_Record list_
+++

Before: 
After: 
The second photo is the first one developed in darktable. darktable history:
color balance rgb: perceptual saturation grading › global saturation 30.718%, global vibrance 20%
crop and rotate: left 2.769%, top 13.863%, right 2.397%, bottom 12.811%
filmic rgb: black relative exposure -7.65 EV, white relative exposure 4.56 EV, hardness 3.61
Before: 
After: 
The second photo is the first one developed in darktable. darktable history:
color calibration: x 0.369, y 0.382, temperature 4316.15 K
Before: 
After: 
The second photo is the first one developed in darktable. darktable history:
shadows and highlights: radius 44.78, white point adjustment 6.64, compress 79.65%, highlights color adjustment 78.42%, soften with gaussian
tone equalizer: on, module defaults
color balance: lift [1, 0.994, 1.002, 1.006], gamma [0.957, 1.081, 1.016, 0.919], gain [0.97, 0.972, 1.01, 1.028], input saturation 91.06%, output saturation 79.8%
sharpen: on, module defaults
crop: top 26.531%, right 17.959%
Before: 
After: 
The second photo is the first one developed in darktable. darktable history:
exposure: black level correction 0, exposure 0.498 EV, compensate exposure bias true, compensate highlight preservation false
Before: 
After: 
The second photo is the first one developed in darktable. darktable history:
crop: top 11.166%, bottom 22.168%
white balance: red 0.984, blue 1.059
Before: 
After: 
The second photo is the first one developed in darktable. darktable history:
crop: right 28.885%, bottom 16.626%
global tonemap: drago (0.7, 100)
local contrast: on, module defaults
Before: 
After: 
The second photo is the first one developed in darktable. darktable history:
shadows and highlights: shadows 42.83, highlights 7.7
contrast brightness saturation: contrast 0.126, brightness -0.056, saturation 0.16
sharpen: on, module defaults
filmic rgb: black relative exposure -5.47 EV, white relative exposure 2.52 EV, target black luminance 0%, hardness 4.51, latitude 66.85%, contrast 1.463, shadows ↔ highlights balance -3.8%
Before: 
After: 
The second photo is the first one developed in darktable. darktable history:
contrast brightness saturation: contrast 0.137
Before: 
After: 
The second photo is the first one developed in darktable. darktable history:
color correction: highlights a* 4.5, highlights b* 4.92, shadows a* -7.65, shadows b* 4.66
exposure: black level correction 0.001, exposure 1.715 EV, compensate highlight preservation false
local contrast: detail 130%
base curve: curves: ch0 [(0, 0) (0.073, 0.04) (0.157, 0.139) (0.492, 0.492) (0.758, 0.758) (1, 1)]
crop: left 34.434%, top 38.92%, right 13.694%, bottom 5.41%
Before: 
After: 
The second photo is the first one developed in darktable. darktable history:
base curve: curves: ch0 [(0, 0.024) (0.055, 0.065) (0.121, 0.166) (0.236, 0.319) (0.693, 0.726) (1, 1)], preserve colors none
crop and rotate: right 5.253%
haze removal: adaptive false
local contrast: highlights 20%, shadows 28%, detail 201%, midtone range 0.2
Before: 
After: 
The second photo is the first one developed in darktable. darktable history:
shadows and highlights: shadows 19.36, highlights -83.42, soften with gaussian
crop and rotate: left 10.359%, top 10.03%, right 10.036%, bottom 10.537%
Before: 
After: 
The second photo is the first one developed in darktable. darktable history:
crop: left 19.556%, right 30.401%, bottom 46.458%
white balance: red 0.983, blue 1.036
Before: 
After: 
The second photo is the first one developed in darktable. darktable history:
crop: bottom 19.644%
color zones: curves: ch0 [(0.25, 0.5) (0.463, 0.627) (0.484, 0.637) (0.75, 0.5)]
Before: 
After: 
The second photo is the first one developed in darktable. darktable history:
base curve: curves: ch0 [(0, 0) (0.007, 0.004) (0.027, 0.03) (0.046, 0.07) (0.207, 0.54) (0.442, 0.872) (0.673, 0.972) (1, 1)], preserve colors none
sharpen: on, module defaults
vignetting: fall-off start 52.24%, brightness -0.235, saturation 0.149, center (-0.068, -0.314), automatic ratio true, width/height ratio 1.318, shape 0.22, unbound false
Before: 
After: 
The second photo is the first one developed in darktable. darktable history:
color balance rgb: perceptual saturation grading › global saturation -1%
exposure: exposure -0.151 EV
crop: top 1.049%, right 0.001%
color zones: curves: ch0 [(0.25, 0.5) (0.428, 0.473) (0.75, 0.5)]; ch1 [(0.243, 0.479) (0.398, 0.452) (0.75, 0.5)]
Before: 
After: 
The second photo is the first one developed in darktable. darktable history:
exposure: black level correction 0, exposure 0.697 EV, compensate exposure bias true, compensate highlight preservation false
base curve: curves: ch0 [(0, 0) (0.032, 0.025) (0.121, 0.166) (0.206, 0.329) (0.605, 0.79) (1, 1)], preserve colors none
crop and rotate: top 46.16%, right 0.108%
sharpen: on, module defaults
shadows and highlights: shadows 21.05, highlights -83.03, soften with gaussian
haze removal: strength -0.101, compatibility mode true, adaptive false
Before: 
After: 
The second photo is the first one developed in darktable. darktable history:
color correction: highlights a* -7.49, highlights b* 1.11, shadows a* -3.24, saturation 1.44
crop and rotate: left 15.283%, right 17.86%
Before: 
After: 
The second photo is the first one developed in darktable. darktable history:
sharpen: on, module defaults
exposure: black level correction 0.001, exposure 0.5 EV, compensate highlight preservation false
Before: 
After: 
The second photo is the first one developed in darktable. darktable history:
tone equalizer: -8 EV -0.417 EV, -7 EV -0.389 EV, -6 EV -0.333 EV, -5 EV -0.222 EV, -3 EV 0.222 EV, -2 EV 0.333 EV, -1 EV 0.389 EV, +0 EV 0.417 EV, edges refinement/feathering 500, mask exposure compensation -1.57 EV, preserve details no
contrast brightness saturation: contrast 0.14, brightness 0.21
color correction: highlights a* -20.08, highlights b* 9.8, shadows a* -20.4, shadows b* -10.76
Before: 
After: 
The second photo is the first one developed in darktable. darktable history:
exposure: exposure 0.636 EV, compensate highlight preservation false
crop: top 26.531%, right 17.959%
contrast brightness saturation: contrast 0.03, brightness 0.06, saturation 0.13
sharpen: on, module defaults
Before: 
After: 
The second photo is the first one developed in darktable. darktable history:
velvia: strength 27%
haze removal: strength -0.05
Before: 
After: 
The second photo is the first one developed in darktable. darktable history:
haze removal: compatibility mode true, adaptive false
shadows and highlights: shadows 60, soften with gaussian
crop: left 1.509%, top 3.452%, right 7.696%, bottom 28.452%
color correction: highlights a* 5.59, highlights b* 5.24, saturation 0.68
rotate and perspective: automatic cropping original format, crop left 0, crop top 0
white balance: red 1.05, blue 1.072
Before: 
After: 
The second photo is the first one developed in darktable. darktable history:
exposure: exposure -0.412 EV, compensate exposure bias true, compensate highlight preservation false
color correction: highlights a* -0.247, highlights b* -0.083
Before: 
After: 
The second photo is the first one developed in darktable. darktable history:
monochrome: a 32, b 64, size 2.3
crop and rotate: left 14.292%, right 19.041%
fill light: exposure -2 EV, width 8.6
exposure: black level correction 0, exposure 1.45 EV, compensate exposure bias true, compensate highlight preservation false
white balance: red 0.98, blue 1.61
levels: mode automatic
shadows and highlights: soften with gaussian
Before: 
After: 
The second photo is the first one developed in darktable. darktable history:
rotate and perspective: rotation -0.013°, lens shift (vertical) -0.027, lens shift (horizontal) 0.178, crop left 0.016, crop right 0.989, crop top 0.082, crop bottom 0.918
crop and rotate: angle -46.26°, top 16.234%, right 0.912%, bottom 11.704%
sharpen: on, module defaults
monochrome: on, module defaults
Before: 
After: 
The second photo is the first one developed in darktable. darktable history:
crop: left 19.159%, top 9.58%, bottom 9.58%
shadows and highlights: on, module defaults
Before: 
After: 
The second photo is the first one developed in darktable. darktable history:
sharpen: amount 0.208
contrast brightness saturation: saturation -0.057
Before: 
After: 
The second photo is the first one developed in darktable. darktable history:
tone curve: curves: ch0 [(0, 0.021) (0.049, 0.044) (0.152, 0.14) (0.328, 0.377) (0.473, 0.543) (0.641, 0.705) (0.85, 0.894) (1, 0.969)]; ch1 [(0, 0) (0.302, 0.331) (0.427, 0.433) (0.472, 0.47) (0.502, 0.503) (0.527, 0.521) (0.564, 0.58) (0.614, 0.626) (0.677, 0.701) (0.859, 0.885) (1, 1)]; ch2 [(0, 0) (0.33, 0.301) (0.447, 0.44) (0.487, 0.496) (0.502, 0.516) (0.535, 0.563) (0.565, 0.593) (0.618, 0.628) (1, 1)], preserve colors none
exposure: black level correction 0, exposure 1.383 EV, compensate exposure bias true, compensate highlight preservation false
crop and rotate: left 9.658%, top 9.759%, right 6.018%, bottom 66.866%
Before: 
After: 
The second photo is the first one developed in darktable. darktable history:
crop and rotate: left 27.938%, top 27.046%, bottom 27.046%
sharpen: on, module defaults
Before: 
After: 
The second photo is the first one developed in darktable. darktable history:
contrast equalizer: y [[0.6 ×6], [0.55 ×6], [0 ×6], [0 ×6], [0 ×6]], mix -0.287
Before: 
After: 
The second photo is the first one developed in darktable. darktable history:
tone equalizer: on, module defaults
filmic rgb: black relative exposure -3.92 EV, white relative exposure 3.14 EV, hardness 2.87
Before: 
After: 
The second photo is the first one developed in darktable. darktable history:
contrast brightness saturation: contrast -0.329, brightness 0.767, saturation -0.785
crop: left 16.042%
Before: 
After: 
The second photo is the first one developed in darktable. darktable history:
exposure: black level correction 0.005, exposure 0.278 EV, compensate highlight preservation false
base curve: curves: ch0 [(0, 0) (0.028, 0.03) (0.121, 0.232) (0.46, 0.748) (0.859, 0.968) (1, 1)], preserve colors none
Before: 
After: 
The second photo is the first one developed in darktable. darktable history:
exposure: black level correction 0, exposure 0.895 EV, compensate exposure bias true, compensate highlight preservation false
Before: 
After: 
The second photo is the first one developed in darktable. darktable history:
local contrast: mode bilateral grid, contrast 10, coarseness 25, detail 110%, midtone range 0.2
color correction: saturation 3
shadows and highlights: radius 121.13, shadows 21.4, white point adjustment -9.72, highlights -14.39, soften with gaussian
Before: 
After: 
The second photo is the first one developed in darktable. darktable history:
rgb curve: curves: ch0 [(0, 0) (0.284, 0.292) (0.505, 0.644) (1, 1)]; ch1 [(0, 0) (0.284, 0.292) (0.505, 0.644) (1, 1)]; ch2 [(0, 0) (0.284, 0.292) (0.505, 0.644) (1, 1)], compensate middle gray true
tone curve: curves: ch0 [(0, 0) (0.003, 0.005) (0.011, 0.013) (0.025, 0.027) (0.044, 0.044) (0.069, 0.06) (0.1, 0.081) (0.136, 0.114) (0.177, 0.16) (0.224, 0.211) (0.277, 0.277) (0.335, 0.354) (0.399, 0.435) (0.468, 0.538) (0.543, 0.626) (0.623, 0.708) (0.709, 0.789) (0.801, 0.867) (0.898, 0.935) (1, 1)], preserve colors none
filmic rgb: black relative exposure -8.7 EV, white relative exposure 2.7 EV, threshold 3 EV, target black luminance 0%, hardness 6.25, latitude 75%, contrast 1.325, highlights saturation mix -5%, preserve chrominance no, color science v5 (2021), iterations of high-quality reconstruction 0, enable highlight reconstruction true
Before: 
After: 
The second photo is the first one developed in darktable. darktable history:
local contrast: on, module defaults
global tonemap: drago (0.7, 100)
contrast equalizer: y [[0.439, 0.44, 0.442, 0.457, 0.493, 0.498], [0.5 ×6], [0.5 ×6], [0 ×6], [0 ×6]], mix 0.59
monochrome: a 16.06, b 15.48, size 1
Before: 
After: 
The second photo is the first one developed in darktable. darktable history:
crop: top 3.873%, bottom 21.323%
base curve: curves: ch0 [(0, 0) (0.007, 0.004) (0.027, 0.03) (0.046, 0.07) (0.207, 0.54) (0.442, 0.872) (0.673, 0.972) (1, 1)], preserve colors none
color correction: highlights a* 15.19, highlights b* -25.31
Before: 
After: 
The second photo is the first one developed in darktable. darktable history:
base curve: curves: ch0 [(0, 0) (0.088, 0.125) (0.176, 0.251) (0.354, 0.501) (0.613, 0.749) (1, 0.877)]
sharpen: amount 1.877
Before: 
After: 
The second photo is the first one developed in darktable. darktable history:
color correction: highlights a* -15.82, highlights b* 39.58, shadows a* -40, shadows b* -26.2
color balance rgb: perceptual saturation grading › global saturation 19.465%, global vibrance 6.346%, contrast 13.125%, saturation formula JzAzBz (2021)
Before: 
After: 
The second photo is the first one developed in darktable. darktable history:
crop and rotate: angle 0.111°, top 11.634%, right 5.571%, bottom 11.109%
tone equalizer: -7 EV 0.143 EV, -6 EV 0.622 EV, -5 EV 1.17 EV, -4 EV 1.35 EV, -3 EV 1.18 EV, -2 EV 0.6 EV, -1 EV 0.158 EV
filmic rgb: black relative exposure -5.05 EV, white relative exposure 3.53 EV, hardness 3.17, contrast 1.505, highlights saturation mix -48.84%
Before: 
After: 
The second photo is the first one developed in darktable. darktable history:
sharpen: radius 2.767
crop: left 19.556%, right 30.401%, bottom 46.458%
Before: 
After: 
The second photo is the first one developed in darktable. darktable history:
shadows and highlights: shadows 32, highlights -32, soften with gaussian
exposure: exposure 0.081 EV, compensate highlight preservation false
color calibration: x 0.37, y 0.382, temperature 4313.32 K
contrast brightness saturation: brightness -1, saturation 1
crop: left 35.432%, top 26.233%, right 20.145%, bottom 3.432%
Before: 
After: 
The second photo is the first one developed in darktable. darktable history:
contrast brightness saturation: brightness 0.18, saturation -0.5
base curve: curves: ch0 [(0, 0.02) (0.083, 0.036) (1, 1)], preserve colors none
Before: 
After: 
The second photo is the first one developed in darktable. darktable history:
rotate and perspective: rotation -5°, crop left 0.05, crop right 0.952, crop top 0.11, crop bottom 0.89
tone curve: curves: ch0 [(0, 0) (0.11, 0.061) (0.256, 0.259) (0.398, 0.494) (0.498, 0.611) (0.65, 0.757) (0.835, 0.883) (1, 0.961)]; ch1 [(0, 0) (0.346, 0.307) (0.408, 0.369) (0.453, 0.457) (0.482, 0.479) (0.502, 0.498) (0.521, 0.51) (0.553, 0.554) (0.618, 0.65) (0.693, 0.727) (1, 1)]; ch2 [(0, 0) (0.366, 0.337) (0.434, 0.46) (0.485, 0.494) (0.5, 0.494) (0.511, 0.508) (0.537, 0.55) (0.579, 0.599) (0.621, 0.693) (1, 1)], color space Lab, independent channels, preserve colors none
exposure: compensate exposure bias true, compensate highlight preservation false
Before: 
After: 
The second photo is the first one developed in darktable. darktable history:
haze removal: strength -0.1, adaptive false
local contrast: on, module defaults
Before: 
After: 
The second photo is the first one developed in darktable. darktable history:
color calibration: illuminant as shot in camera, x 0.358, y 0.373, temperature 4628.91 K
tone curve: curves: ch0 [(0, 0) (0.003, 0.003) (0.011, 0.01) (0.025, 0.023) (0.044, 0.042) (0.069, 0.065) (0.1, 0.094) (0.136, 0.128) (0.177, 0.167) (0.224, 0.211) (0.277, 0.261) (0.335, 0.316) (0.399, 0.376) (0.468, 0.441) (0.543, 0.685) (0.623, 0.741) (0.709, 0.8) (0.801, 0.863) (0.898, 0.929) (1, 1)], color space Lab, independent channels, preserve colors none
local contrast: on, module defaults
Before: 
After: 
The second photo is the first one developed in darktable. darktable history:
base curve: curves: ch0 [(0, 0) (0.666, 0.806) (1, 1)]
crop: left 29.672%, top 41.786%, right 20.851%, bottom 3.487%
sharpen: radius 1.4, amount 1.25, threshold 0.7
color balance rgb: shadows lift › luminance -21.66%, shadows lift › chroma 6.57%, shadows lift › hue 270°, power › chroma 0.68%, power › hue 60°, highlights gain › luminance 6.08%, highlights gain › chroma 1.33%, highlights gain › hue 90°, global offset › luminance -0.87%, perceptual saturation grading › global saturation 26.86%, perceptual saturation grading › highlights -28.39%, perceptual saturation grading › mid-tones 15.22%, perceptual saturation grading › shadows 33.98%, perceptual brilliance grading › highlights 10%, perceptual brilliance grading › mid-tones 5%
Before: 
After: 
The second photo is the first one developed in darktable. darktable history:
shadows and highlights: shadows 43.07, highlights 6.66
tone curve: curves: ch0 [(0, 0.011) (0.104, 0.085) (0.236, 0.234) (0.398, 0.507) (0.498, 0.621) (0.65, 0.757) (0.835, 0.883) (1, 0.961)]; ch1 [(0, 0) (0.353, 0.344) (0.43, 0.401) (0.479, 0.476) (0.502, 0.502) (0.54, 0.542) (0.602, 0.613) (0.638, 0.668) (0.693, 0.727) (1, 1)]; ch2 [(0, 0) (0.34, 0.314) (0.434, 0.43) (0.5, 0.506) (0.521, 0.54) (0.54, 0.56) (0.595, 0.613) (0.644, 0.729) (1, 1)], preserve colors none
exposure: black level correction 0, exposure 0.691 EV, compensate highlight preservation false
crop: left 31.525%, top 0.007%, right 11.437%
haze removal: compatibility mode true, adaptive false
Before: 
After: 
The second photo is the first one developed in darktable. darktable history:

+++

_Requirements_
Rewrite the records from the first line up to and including the line with "crop and rotate: left 2.769%, top", swapping "developed" for "processed" and changing nothing else.

_Result for this task_
Before: 
After: 
The second photo is the first one processed in darktable. darktable history:
color balance rgb: perceptual saturation grading › global saturation 30.718%, global vibrance 20%
crop and rotate: left 2.769%, top 13.863%, right 2.397%, bottom 12.811%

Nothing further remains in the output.